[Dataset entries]

##########

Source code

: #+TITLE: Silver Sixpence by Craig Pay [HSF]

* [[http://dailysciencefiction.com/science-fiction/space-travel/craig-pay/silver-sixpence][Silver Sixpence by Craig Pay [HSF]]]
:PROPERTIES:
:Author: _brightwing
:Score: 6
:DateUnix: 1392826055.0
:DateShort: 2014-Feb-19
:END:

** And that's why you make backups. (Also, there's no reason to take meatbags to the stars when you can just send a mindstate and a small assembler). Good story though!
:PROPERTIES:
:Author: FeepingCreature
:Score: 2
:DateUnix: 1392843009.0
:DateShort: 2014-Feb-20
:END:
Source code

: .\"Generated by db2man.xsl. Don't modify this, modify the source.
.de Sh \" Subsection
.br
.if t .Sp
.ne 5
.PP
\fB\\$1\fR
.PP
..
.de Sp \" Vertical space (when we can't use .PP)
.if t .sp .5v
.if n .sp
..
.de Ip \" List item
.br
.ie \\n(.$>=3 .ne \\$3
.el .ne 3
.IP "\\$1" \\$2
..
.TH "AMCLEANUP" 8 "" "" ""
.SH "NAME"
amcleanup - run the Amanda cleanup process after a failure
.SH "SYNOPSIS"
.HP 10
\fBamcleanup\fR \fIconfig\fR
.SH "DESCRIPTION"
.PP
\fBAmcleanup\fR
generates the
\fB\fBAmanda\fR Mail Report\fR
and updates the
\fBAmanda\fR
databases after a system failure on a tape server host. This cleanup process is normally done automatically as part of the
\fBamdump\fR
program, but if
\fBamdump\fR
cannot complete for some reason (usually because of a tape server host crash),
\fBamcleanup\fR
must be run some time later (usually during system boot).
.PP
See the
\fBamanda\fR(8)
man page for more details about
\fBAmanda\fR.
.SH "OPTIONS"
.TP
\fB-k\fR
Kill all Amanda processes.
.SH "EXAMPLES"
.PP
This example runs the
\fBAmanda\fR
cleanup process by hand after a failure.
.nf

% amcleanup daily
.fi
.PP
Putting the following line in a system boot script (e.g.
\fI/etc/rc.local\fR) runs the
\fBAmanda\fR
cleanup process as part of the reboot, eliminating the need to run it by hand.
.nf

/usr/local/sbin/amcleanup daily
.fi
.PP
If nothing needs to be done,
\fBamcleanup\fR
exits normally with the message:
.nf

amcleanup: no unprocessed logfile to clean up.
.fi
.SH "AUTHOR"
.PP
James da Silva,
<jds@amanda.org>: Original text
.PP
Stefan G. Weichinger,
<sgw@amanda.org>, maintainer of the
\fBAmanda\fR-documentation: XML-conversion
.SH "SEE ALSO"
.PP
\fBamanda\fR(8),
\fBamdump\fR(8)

##########

■ **TO DO**:
Across the records above, return every line that contains the word "host".

■ **RESULT BELOW**:
databases after a system failure on a tape server host. This cleanup process is normally done automatically as part of the
cannot complete for some reason (usually because of a tape server host crash),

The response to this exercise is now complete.